The virus susceptibility is affected by ACE2 expression, which could be influenced by several factors such as smoking [7] and renin-angiotensin-aldosterone system inhibitors [8]. Some authors suggest that the increased morbidity and mortality from the virus in male patients is attributed to an increased expression of ACE2 in males [9], especially that the ACE2 gene is located on the X chromosome. Others did not find a significant difference in ACE2 expression between males and females, making this hypothesis less probable [7]. More studies are needed to determine any incriminated role of ACE2 overexpression in COVID-19 susceptibility in men.

Second, the role of TMPRSS2 is to activate the spike protein and facilitate viral entry. Notably, the TMPRSS2 gene has been reported in the pathophysiology of prostate cancer, when fused with the oncogenic transcription factor ERG. ERG is normally regulated by androgens, and the gene fusion juxtaposes the androgen receptor elements of these two genes; ERG gene is therefore controlled by androgen receptor signaling [10].
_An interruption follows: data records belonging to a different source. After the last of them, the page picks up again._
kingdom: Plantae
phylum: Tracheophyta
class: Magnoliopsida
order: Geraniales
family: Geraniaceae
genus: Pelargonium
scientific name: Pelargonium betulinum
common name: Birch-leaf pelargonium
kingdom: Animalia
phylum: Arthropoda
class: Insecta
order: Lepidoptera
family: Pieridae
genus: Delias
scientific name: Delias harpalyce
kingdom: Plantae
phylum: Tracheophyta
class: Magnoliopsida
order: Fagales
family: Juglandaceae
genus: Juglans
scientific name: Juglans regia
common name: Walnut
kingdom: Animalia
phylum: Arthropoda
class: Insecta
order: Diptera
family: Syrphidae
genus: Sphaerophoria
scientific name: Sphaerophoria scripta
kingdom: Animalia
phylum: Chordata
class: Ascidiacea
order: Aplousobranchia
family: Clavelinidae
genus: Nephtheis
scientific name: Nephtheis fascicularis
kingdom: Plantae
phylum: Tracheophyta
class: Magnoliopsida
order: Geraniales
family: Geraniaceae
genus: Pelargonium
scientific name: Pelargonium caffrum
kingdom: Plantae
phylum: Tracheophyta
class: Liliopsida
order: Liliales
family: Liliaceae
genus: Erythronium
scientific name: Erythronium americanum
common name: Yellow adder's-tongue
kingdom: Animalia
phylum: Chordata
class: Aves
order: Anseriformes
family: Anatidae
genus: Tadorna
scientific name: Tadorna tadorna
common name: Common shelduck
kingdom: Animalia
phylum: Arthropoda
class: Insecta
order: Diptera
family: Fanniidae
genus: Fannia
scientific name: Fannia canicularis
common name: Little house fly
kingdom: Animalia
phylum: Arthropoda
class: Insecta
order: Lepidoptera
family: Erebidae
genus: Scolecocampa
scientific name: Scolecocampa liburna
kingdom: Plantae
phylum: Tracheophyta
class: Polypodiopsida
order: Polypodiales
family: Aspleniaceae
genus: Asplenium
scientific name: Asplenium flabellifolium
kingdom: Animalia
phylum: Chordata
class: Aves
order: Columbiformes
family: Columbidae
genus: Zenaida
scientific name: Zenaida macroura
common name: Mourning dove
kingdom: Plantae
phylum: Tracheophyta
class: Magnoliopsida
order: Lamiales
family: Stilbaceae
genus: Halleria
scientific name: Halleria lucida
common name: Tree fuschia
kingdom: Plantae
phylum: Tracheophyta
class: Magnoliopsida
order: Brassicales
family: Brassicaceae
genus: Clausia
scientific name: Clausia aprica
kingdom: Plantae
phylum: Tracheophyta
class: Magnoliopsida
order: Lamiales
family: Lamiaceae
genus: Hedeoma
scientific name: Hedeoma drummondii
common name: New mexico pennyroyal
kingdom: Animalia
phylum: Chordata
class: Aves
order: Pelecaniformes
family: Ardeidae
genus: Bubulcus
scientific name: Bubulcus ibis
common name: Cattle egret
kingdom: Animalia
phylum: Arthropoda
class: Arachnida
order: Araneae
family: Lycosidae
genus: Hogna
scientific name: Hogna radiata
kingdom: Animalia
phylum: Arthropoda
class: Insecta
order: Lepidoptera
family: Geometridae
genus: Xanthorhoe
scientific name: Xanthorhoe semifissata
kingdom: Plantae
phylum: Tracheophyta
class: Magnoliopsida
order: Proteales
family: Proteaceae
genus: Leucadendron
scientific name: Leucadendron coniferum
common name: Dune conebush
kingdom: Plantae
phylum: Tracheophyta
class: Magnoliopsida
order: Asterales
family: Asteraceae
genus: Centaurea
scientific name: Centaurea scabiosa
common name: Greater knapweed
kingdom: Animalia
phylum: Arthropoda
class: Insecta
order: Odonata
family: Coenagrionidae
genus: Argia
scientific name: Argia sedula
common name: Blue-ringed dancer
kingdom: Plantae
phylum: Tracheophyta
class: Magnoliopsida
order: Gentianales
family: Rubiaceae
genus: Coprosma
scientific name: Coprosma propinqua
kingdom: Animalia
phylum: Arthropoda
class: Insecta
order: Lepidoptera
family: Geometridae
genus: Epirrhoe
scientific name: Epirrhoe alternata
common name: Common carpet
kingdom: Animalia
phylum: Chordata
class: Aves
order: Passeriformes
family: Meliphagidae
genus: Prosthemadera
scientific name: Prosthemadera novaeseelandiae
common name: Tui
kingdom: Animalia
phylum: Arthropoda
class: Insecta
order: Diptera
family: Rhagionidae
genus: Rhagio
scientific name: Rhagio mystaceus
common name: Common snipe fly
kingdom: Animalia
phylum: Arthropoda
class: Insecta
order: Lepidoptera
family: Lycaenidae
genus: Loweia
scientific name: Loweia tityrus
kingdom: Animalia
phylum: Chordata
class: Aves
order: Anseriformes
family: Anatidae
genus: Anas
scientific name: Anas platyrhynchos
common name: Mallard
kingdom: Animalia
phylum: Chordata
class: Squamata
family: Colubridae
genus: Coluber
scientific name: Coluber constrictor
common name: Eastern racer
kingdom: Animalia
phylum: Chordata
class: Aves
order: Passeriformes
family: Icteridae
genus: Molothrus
Since SARS-CoV and SARS-CoV-2 have a similar molecular structure, their viral pathogenesis is likely similar. Interestingly, TMPRSS2 gene expression is promoted through androgen receptor only (since no other regulatory elements have been reported to date), and increases upon exposure to androgens [11]. Several androgen receptor elements (ARE) are located upstream of the transcription start site and the first intron of TMPRSS2 gene [12].

This upregulation of TMPRSS2 by androgens could explain the increased susceptibility to COVID-19 in men. This pathophysiology could also explain the less symptomatic disease in children who have low expression of the androgen receptor.

However, a recent study has shown that the constitutive TMPRSS2 expression in lung tissue does not differ between men and women [13], and low levels of androgens in women could be enough to sustain this TMPRSS2 expression in lungs. Song et al. have reported a small percentage of TMPRSS2 and ACE2 co-expression in prostate, and a higher co-expression in pneumocytes in males compared to females [14].

Given that TMPRSS2 levels are influenced by androgens not only in the prostate but also in the lung, Montopoli et al. have shown recently that a significantly lower risk of COVID-19 was found in patients with prostate cancer receiving androgen deprivation therapy (ADT) compared to those who did not receive ADT [15]. Therefore, ADT could give partial protection from SARS-CoV2 infections, while taking into account that cancer itself is a negative prognosticator in COVID-19 [15]. More studies are needed to confirm these findings.

Studying prevalence of COVID-19 and its morbidity and mortality, as well as TMPRSS2 protein expression in lung tissue of patients with prostate cancer receiving ADT, females with polycystic ovary syndrome (a baseline increased androgen status), patients with congenital adrenal hyperplasia (21-hydroxylase deficiency), and patients on testosterone therapy, might lead to a better understanding of this mechanism. TMPRSS2 inhibitors are now being tested on SARS-CoV2 (ClinicalTrials.gov, NCT04321096).

All these assumptions could help us depict underlying explanations for the difference found for morbidity and mortality of the novel COVID-19 pandemic between male and female patients. Understanding this discrepancy could help depict the disease pathophysiology in order to develop promising targeted therapies or vaccines. Future studies must further assess the specific susceptibility of urological patients, especially prostate cancer patients receiving androgen deprivation therapy, and patients receiving testosterone replacement therapy.

Disclosure of interest

The authors declare that they have no competing interest.